Fig. 11.1
Illustration of the scapular muscle detachment injury to both the rhomboid major and lower trapezius muscles
Fig. 11.2
(a) Mobilization of the infraspinatus away from the medial border of the scapula prior to drill hole placement. (b) Pairs of drill holes being placed in the medial scapular border and spine of the scapula
Fig. 11.3
(a) Illustration of the reattachment of the rhomboid major. (b) Illustration of the reattachment of the lower trapezius
Fig. 11.4
(a, b) A comparative illustration of the presurgical injury (a) to the postsurgical repair (b)
Postoperatively, the arm is protected in neutral rotation for 4 weeks, but gentle scapular retraction is encouraged immediately. During this period of recovery, common tasks such as mobile device use, driving, and other repetitive arm tasks with either the surgical or nonsurgical arm can create pain and muscle spasm due to “crosstalk” between the contralateral scapular muscles. In addition, the typical deconditioning/atrophy seen with postsurgical immobilization allows for easy arm fatigue, increasing the pain and spasm. Therefore, patients are instructed to not perform these tasks until after the sling has been removed about 3–4 weeks following surgery. At 4 weeks, closed chain activation up to 90° abduction with the hand stabilized is started. By 6–8 weeks, as the repair has healed and early strength is gained, motion over 90° is allowed, and the patient is started on the standard scapular strengthening program. Maximum strength is not regained for about 6–9 months, probably reflecting the chronic muscle disuse and atrophy.
Postsurgical Outcomes
In the original report describing the outcomes of surgical treatment in a large group with long-term follow-up, the entire group did well, achieving significant improvements in pain and function [11]. At discharge from active care, the ASES pain scores improved from 18/50 to 35/50, function scores improved from 20/50 to 28/50, and total ASES scores improved from 38/100 to 62/100 (p < 0.001). These results were maintained at minimum of 2-year follow-up. While the entire group did well, there was variation in the patient-reported outcomes. To look closely at the outcome variation, a subsequent evaluation subclassified the group based on achieving minimal detectable change for the total ASES score (>10 points) [13]. Fifty-eight of 78 patients (74%) did report greater than 10-point change and were considered significantly clinically improved. Twenty of 78 patients (26%) did not achieve at least a 10-point change on the ASES and were considered not significantly improved (Table 11.1).
Table 11.1
American Shoulder and Elbow Surgeons (ASES) scores between responders and nonresponders to scapular muscle reattachment surgery
Responders (n = 58) | Nonresponders (n = 20) | |
---|---|---|
Presurgery | ||
ASES pain | 16 ± 11 | 27 ± 12* |
ASES function | 18 ± 11 | 24 ± 9 |
ASES total | 34 ± 16 | 50 ± 12* |
Post-surgery | ||
ASES pain | 38 ± 10* | 26 ± 12 |
ASES function | 31 ± 11* | 21 ± 10 |
ASES total | 69 ± 18* | 42 ± 16 |
Change from presurgery | 35 ± 18* | −8 ± 14 |
There may be several factors that contributed to this difference in patient-reported outcome in this group whose diagnosis, inclusion criteria, and surgical treatment are so homogenous. Among them are altered functional demands in the postoperative and return to activity phases, differences in implementation and completion of rehabilitation in the widely geographically dispersed group, chronicity of the injury with its effects on muscle strength and activation, and patient expectations and perceptions of the clinical problem and its effects on function.

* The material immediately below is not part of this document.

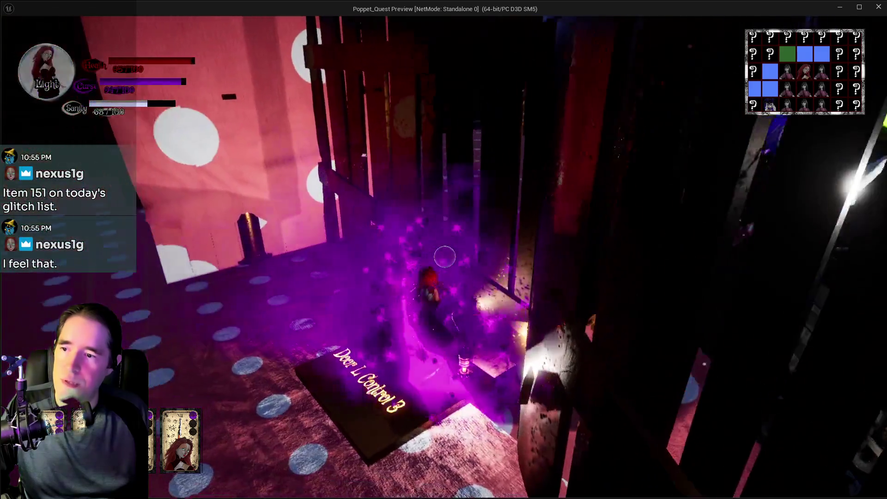
key("w")
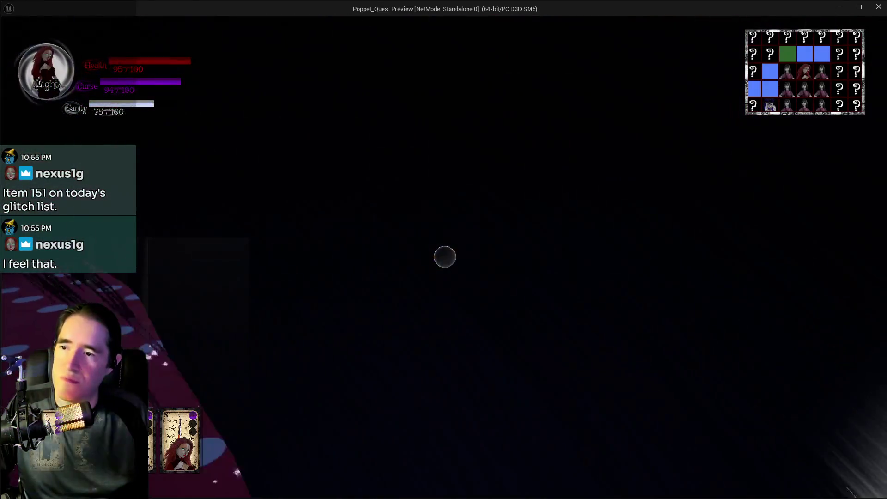
key("w")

One major patient-oriented effect that can impact reported outcomes is perception of pain. This factor has been noted following other types of shoulder procedures [14–18]. A pilot study assessed pain perception for a group of 31 postoperative patients with the #Pain Catastrophizing Scale (PCS) [19]. This 13-item self-reported scale estimates the patient’s attitude toward the effect of pain on their function in their daily lives, which has a maximum scope of 65 (lower score = less pain catastrophizing characteristics). Twenty-one patients were classified as non-catastrophizers (PCS scores <30), while ten patients were classified as catastrophizers (PCS scores ≥30) meaning that they were prospectively and constantly aware of pain which they perceived would negatively impact their function. This patient-perceived effect was shown to impact reported outcome in several ways.